Key Features of LFM2-Audio-1.5B

Liquid AI’s latest model, LFM2-Audio-1.5B, offers a compact design that integrates speech and text processing in an end-to-end stack, tailored for low-latency responses on resource-constrained devices. Here are the essential features:

  • Unified Backbone: LFM2-Audio extends the 1.2B-parameter LFM2 language model to treat audio and text as first-class sequence tokens.
  • Disentangled Audio I/O: The model utilizes continuous embeddings from raw waveform chunks (~80 ms) for inputs and discrete audio codes for outputs.
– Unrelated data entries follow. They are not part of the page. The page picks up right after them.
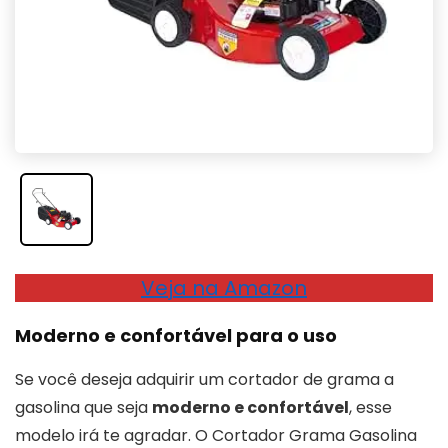
Veja na Amazon
Moderno e confortável para o uso
Se você deseja adquirir um cortador de grama a
gasolina que seja
moderno e confortável
, esse
modelo irá te agradar. O Cortador Grama Gasolina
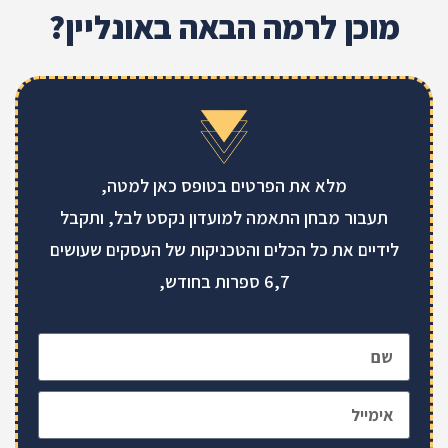
מוכן לרמה הבאה באונליין?
מלא את הפרטים בטופס כאן למטה,
תעבור מבחן התאמה למועדון נקסט לבל, ותקבל
לידיים את כל הכלים והטכניקות של העסקים שעושים
6,7 ספרות בחודש,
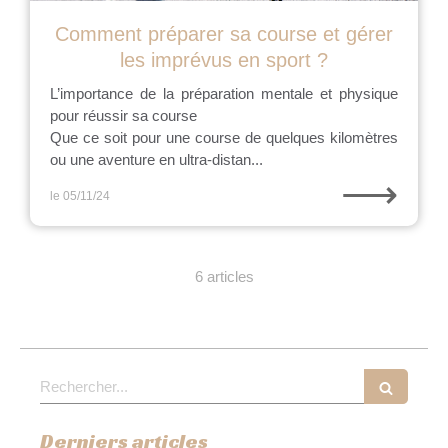
Comment préparer sa course et gérer
les imprévus en sport ?
L’importance de la préparation mentale et physique
pour réussir sa course
Que ce soit pour une course de quelques kilomètres
ou une aventure en ultra-distan...
⟶
le 05/11/24
6 articles
Rechercher
Derniers articles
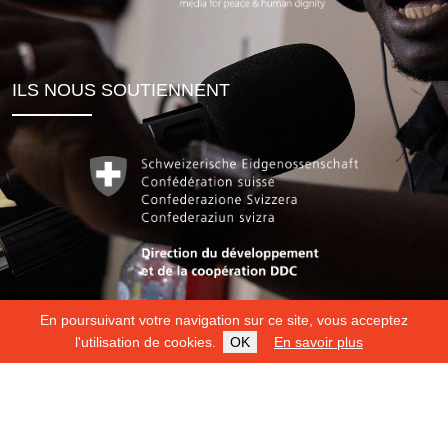
ILS NOUS SOUTIENNENT
En poursuivant votre navigation sur ce site, vous acceptez
l'utilisation de cookies.
OK
En savoir plus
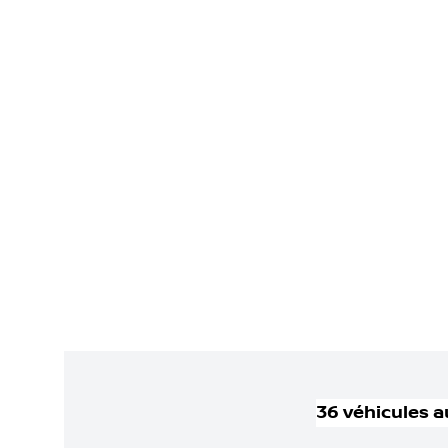
36
véhicule
s
a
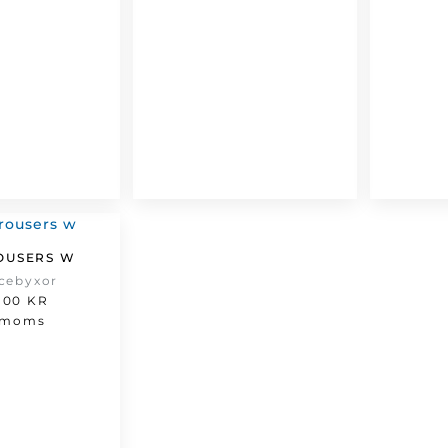
OUSERS W
icebyxor
,00
KR
 moms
This approach mitigates discretization artifacts while maintaining autoregressive training.
  • Implementation Specifications:
    Backbone: LFM2 (hybrid conv + attention), 1.2B params (LM only) /
    Audio Encoder: FastConformer (~115M) /
    Audio Decoder: RQ-Transformer predicting discrete Mimi codec tokens (8 codebooks) /
    Context: 32,768 tokens; vocab: 65,536 (text) / 2049×8 (audio) /
    Precision: bfloat16; License: LFM Open License v1.0; Language: English
  • Generation Modes:
    Interleaved generation for speech-to-speech chat minimizes perceived latency /
    Sequential generation for ASR/TTS tasks (modality switching turn-by-turn)
  • Latency: Lower than 100 ms from a 4-second audio query to the first response, indicating a fast interaction time.

Performance Benchmarks

According to VoiceBench evaluations, LFM2-Audio-1.5B received an overall score of 56.78, demonstrating its capability in various voice assistant tasks. Notably, its performance metrics are competitive against larger models, with specific scores from the voice assistant evaluations providing context for its effectiveness.

In classical ASR performance, LFM2-Audio matches or improves upon existing models like Whisper-large-v3-turbo on several datasets, with specific word error rates (WER) indicating advantages in accuracy. For example, it shows lower WER scores on AMI and LibriSpeech-clean datasets.

The Importance of LFM2-Audio in Voice AI Trends

Unlike typical audio processing stacks that combine ASR, LLM, and TTS—leading to increased latency and complexity—LFM2-Audio’s single-backbone design simplifies the workflow. By using continuous input embeddings and discrete output codes, it reduces the glue logic required in integration, allowing for interleaved decoding that results in quicker audio output. For developers, this means less complexity while still supporting multiple functionalities, including ASR, TTS, classification, and conversational agents.

Liquid AI offers extensive resources, including a Python package and a Gradio demo, for users to explore and implement LFM2-Audio. Access additional technical details on platforms such as [Hugging Face](https://huggingface.co/LiquidAI/LFM2-Audio-1.5B).

Conclusion

Liquid AI’s LFM2-Audio-1.5B sets a precedent in audio processing models, addressing critical industry needs for speed and efficiency. By simplifying audio and text processing into a unified framework, it enables developers and businesses alike to create sophisticated voice AI applications tailored for real-time interaction.